Segment Start: RECORDS PROVIDED

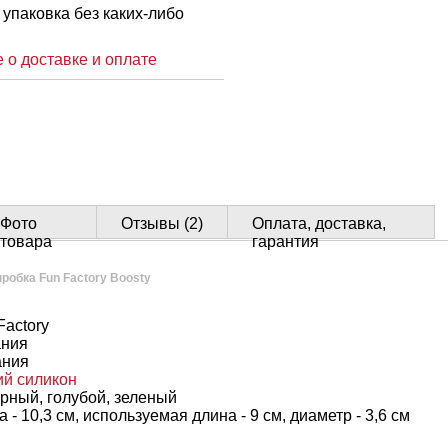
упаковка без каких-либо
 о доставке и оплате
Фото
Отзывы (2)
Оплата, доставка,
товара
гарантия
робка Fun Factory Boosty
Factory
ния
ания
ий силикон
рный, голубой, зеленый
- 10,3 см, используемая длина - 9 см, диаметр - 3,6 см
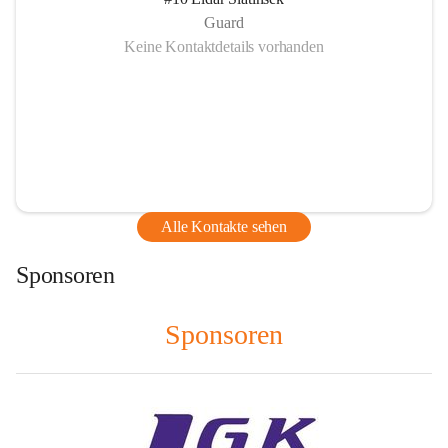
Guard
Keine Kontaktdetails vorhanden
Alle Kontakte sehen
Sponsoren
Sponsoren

Segment End: RECORDS PROVIDED
Segment Start: RECORDS PROVIDED

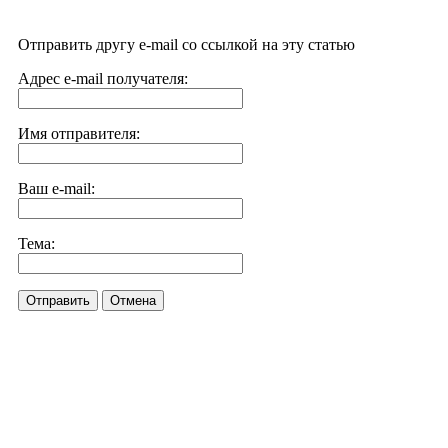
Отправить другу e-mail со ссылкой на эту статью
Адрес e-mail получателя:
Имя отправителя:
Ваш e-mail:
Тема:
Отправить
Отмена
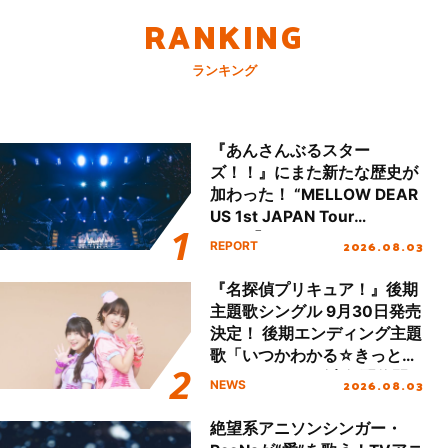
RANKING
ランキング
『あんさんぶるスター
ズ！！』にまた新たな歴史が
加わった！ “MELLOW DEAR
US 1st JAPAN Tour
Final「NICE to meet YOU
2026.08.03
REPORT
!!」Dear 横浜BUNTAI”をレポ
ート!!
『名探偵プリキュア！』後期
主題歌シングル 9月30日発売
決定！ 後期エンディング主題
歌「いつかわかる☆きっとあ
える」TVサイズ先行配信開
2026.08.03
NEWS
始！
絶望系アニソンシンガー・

Segment End: RECORDS PROVIDED
Segment Start: RECORDS PROVIDED

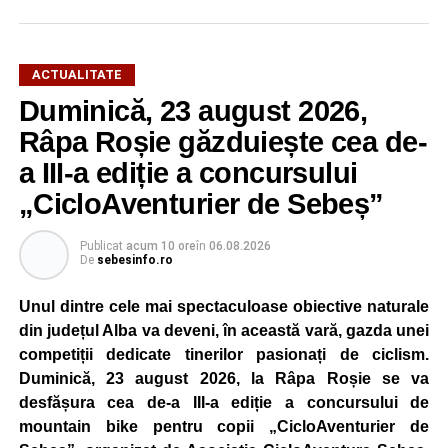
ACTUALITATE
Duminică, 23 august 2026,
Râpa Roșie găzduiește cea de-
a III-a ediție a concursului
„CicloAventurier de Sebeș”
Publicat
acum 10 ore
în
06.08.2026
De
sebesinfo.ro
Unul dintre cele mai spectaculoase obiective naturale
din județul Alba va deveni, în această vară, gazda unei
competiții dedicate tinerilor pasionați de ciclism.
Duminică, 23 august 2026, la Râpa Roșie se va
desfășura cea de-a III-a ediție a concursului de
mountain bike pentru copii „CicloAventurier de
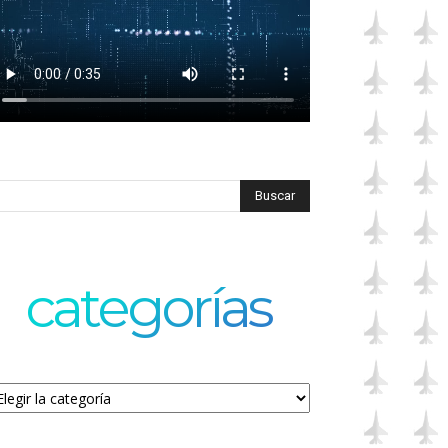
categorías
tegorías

Segment End: RECORDS PROVIDED

Edit the lines of the items starting with the line containing "упаковка без каких-либо" and going on through the line containing "- 10,3 см, используемая". Replace "Отзывы" with "Комментарии" and leave all else unchanged.

SOLUTION FOR THIS EXERCISE –
упаковка без каких-либо
 о доставке и оплате
Фото
Комментарии (2)
Оплата, доставка,
товара
гарантия
робка Fun Factory Boosty
Factory
ния
ания
ий силикон
рный, голубой, зеленый
- 10,3 см, используемая длина - 9 см, диаметр - 3,6 см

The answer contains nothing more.